How often you should check the Disparity Index will depend on your trading style, your trading timeframe, and the market you’re trading. If you are a day trader, you may be trading on the hourly, 30-minute, or 15-minute timeframe. Whatever timeframe you’re using, you may have to check the indicator at least once during the timeframe — usually at the close of the price bar. But if the market you’re trading is quite volatile, you may have to check the indicator more often than the trading timeframe.
What is a good Disparity Index value?
A good Disparity Index value depends on what you’re looking for in the market. If you are looking to spot a market with rising upside momentum, you may want to look for a Disparity Index Value that just rose above the zero level. On the other hand, if you are looking for a market that is ripe for a mean-reversion trade, you may want to look for an extreme value — probably higher than +2.5 if you choose that as your cutoff level for the market you’re trading.
How does market volatility affect the Disparity Index?
Market volatility affects the Disparity Index by causing it to give conflicting signals. When the market is highly volatile and spiking up and down, the Disparity Index will be crisscrossing the zero line, thereby giving two opposite signals within a short while. The indicator works best in markets with clear trends. This is why you have to combine the index with other indicators to know when the market condition is not suitable for its signals.
What software supports the Disparity Index?
All trading software supports the Disparity Index since it is a common indicator. However, the indicator may not come preinstalled in every trading software. You may have to get a custom-made Disparity Index for the trading software you are using and install it yourself.

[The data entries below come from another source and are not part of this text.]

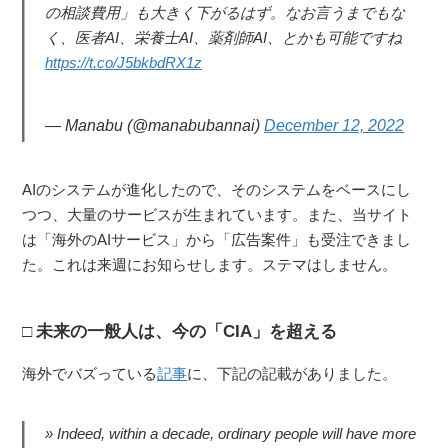
の相談費用」も大きく下がるはず。なお言うまでもな
く、医者AI、栄養士AI、薬剤師AI、とかも可能ですね
https://t.co/J5bkbdRX1z
— Manabu (@manabubannai)
December 12, 2022
AIのシステムが進化したので、そのシステムをベースにし
つつ、大量のサービスが生まれています。また、当サイト
は「海外のAIサービス」から「広告案件」も受注できまし
た。これは来週にお知らせします。ステマはしません。
未来の一般人は、今の「CIA」を超える
海外でバズっている
記事
に、下記の記載がありました。
Indeed, within a decade, ordinary people will have more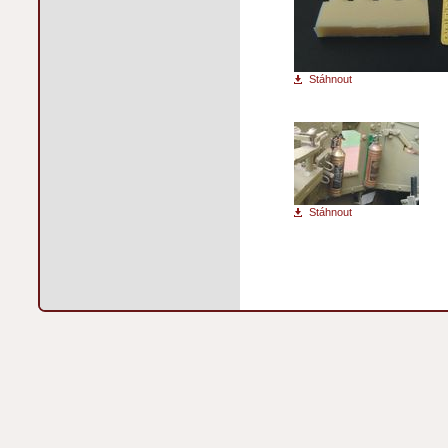
Stáhnout
Stáhnout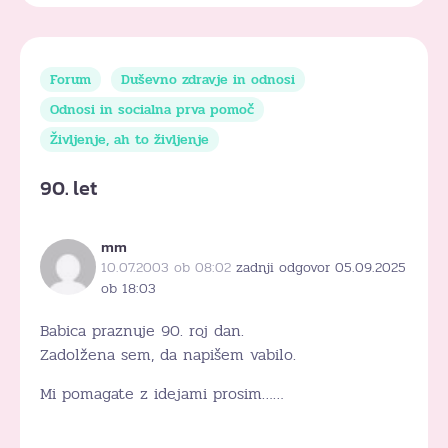
Forum
Duševno zdravje in odnosi
Odnosi in socialna prva pomoč
Življenje, ah to življenje
90. let
mm
10.07.2003 ob 08:02
zadnji odgovor 05.09.2025
ob 18:03
Babica praznuje 90. roj dan.
Zadolžena sem, da napišem vabilo.
Mi pomagate z idejami prosim……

In some trading platforms, like TradingView, you can find some custom-made indicators when you search in the indicator section.
Can the Disparity Index be used in day trading?
Yes, the Disparity Index can be used in day trading if you use it on the right trading timeframe. The usual timeframe for day trading is the hourly, 30-minute, or 15-minute timeframe. Any of these timeframes can show you the intraday price moves you can use to spot trading opportunities. What matters is to create a reliable trading strategy with an edge so you can trade profitably. Don’t forget to backtest the strategy before putting your money on the line.
How to customize the Disparity Index settings?
To customize the Disparity Index settings, you have to know what you want to achieve with the new settings. Next, you create a strategy for that, with clear entry and exit criteria. You should also factor in your risk management plan. Then, you backtest your strategy with different settings to know the one that performs the best. That would be the settings you customize for your indicator.
What are real-world examples of the Disparity Index?
Here are some real-world examples of the Disparity Index:
Example 1: Amazon Chart, Buy Signal:
Look at the AMZN chart below. You can that the current upswing in the stock started with the Disparity Index rising above the zero level.
Example 2: Amazon Chart, Sell Signal
In the AMZN chart below, shortly after the market turned downward, the Disparity Index fell below the zero line, indicating a rise in downward price momentum.